# [What to work on]
Would you output the lines from the one containing "The second view gained the picture at <49" through the final line of the entries, exactly and with pictures omitted?

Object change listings
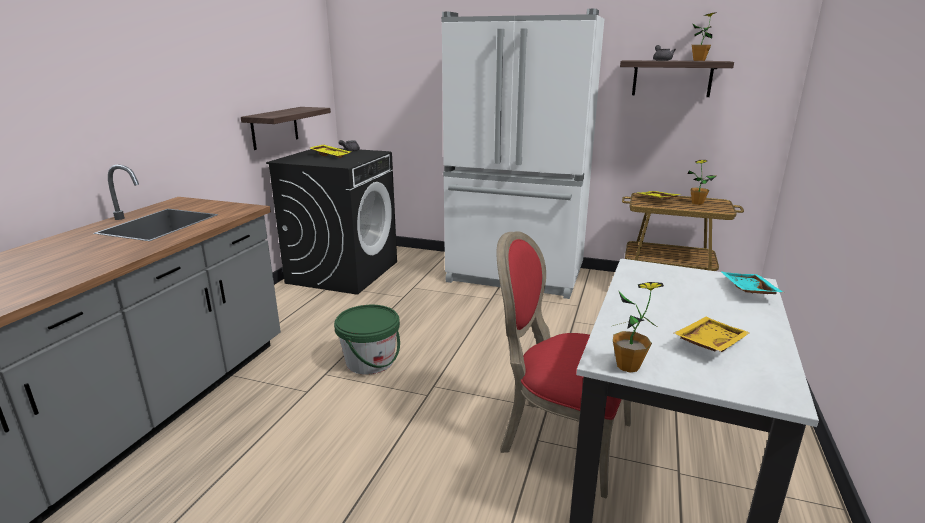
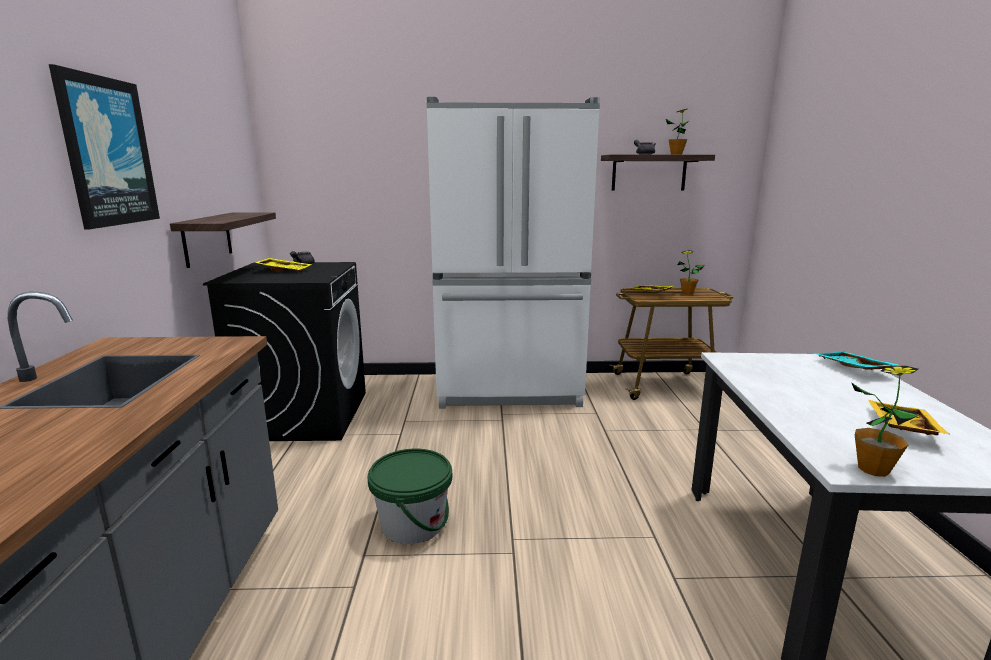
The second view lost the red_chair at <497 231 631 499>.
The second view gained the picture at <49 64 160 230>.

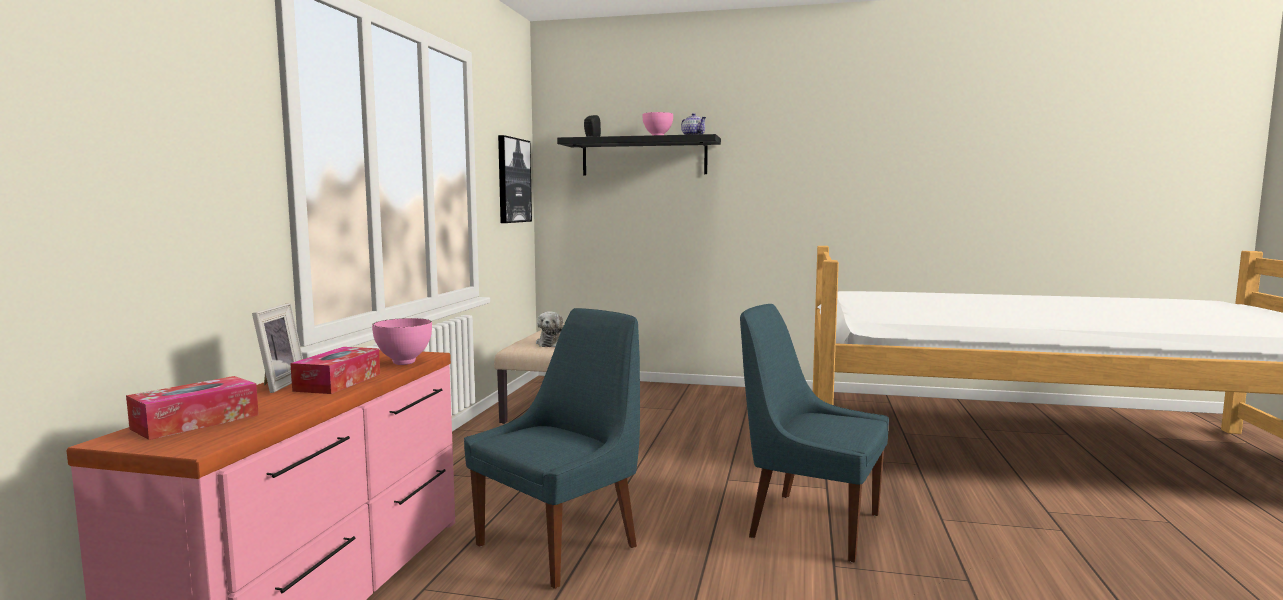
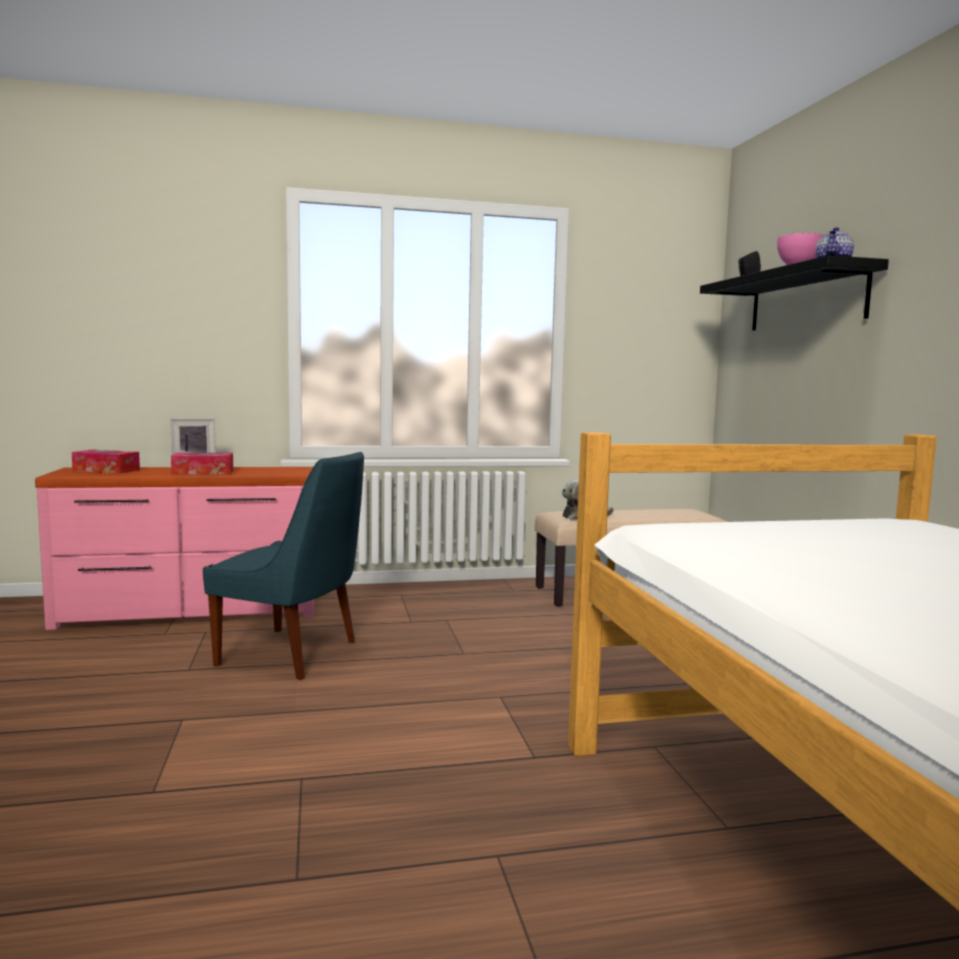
The second view lost the picture at <498 135 532 223>.
The second view lost the blue_chair at <740 304 889 563>.
The second view lost the pink_bowl at <372 318 432 365>.

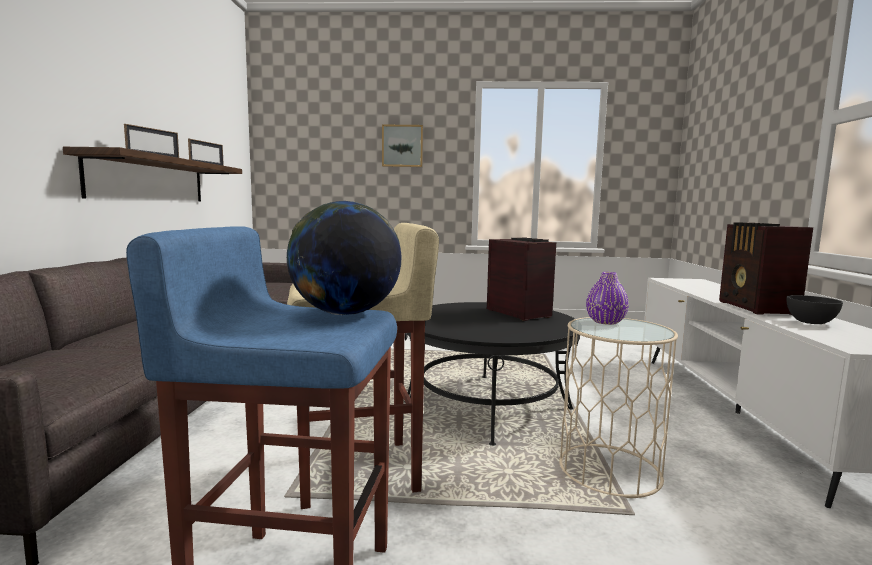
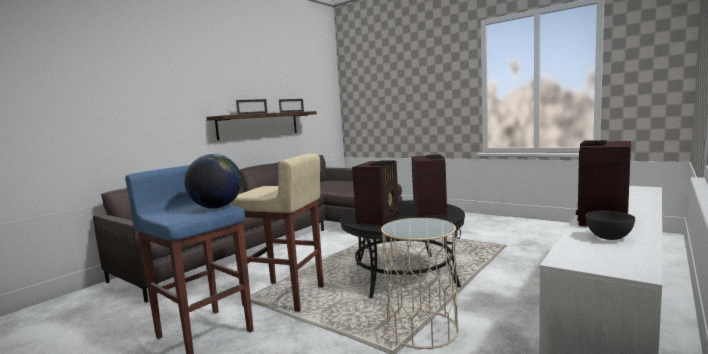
The second view lost the picture at <382 125 423 167>.
The second view lost the purple_vase at <586 272 629 325>.
The second view gained the radio at <352 160 399 226>.

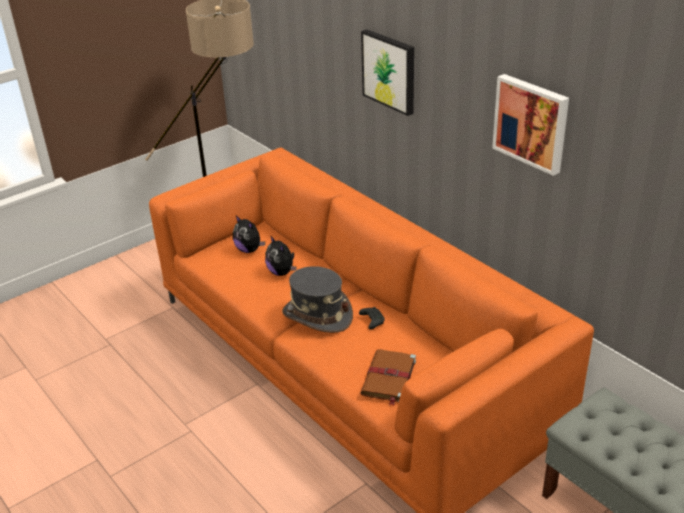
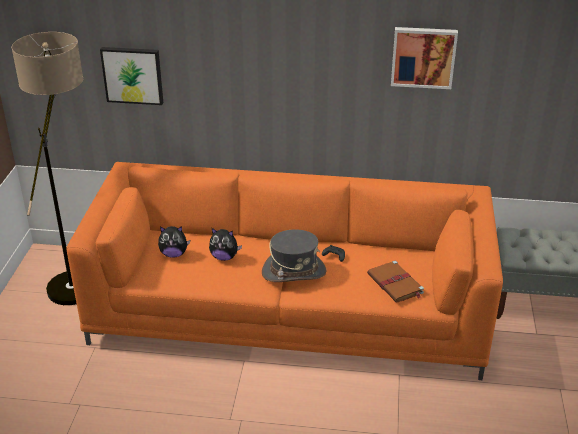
The picture ended up elsewhere, having gone from <361 29 414 116> to <100 47 163 105>.

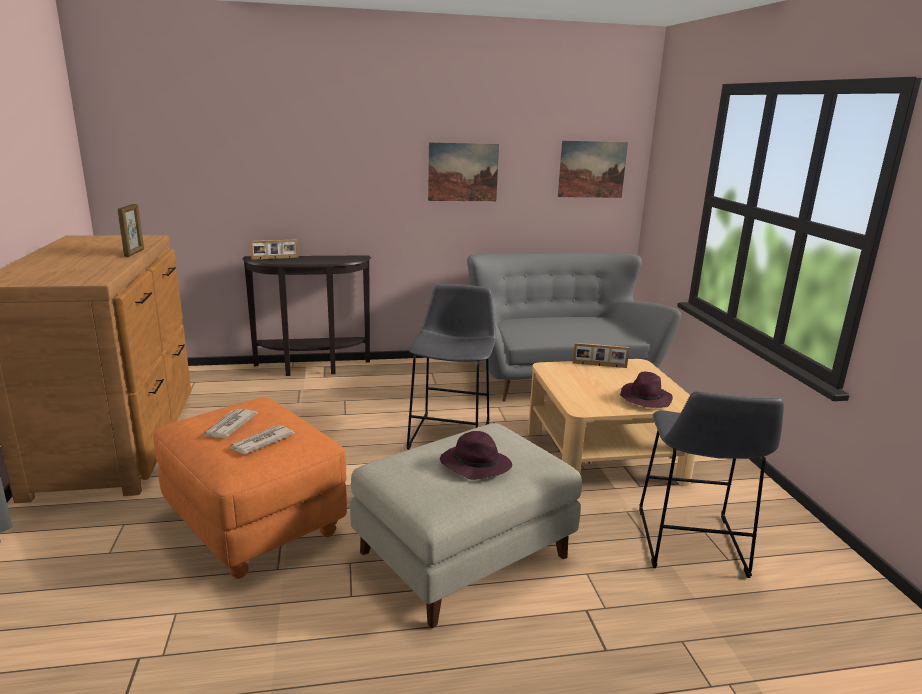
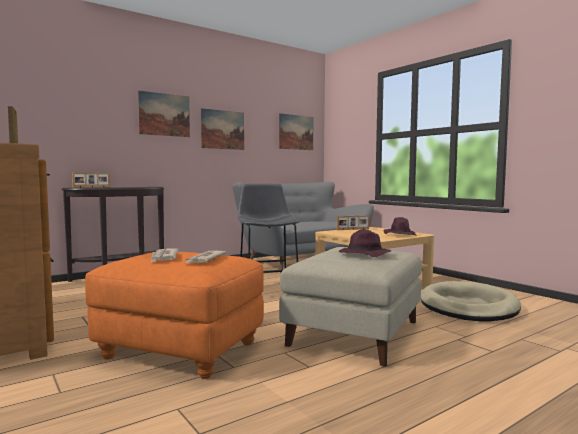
Where the grey_stool stood at <639 391 784 578>, the beige_dog_bed came to stand at <421 281 521 322>.
The second view gained the picture at <138 90 190 137>.

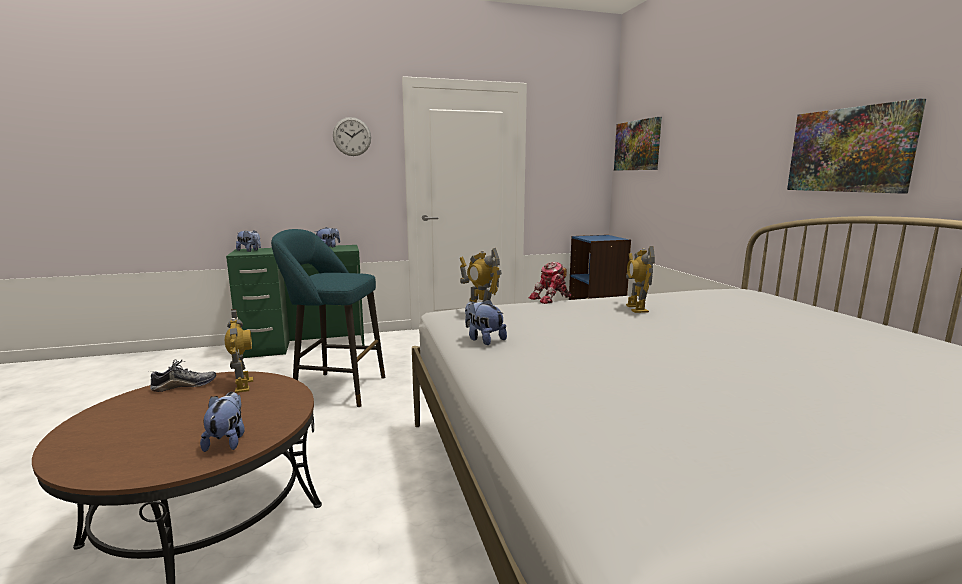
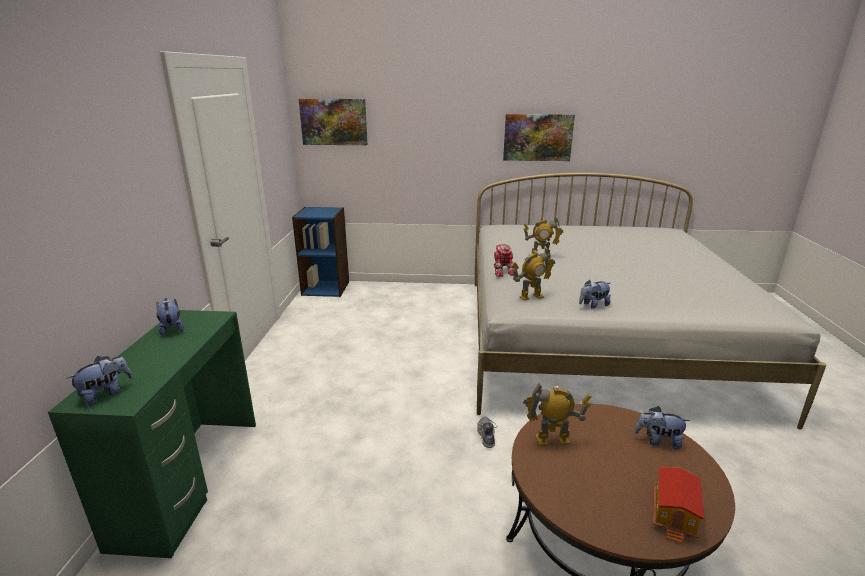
The second view lost the wall_clock at <333 117 371 156>.
The second view lost the turquoise_stool at <271 229 385 407>.
The shoe ended up elsewhere, having gone from <150 359 216 392> to <477 417 497 448>.
The second view gained the toy_house at <653 467 704 544>.

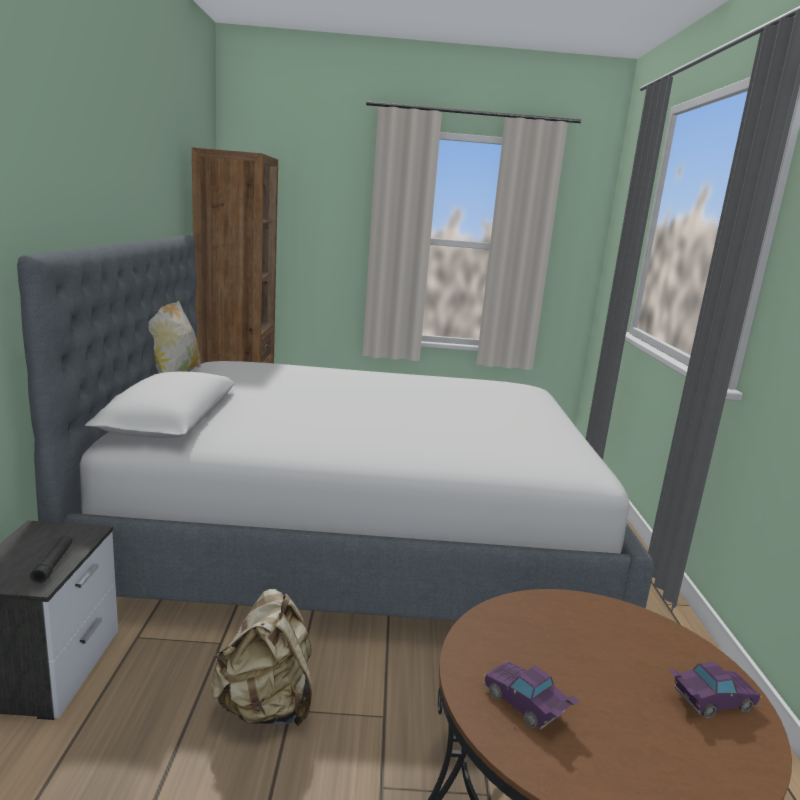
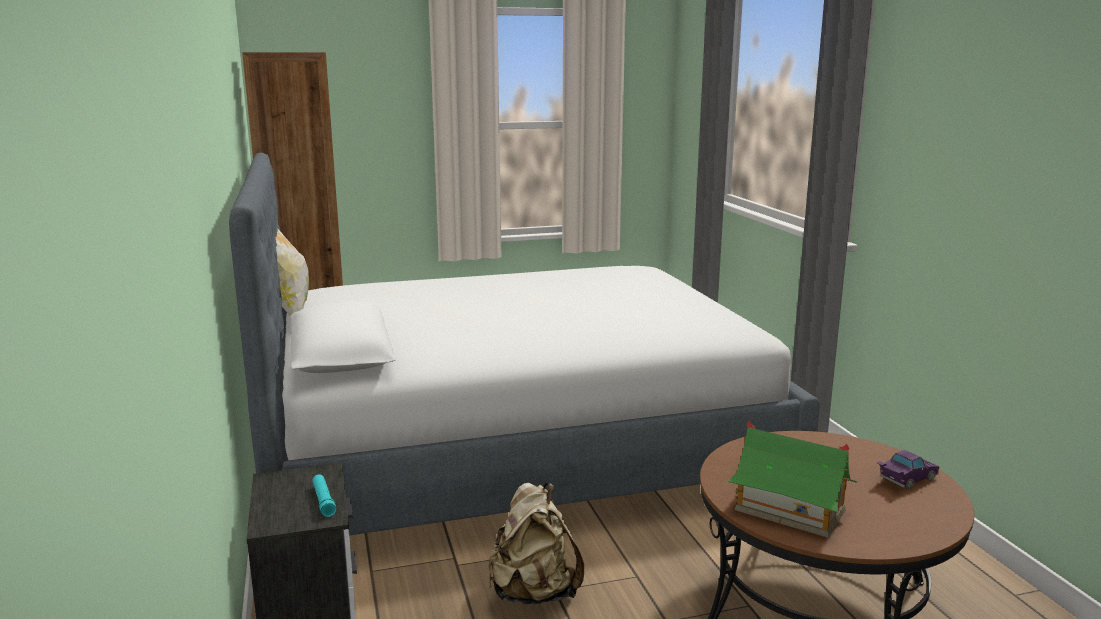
What was the black_flashlight at <30 535 72 584> turned into the turquoise_flashlight at <313 475 336 517>.
Where the purple_toy_car stood at <484 661 580 730>, the toy_house came to stand at <728 421 857 538>.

# [Task output]
The second view gained the picture at <49 64 160 230>.

The second view lost the picture at <498 135 532 223>.
The second view lost the blue_chair at <740 304 889 563>.
The second view lost the pink_bowl at <372 318 432 365>.

The second view lost the picture at <382 125 423 167>.
The second view lost the purple_vase at <586 272 629 325>.
The second view gained the radio at <352 160 399 226>.

The picture ended up elsewhere, having gone from <361 29 414 116> to <100 47 163 105>.

Where the grey_stool stood at <639 391 784 578>, the beige_dog_bed came to stand at <421 281 521 322>.
The second view gained the picture at <138 90 190 137>.

The second view lost the wall_clock at <333 117 371 156>.
The second view lost the turquoise_stool at <271 229 385 407>.
The shoe ended up elsewhere, having gone from <150 359 216 392> to <477 417 497 448>.
The second view gained the toy_house at <653 467 704 544>.

What was the black_flashlight at <30 535 72 584> turned into the turquoise_flashlight at <313 475 336 517>.
Where the purple_toy_car stood at <484 661 580 730>, the toy_house came to stand at <728 421 857 538>.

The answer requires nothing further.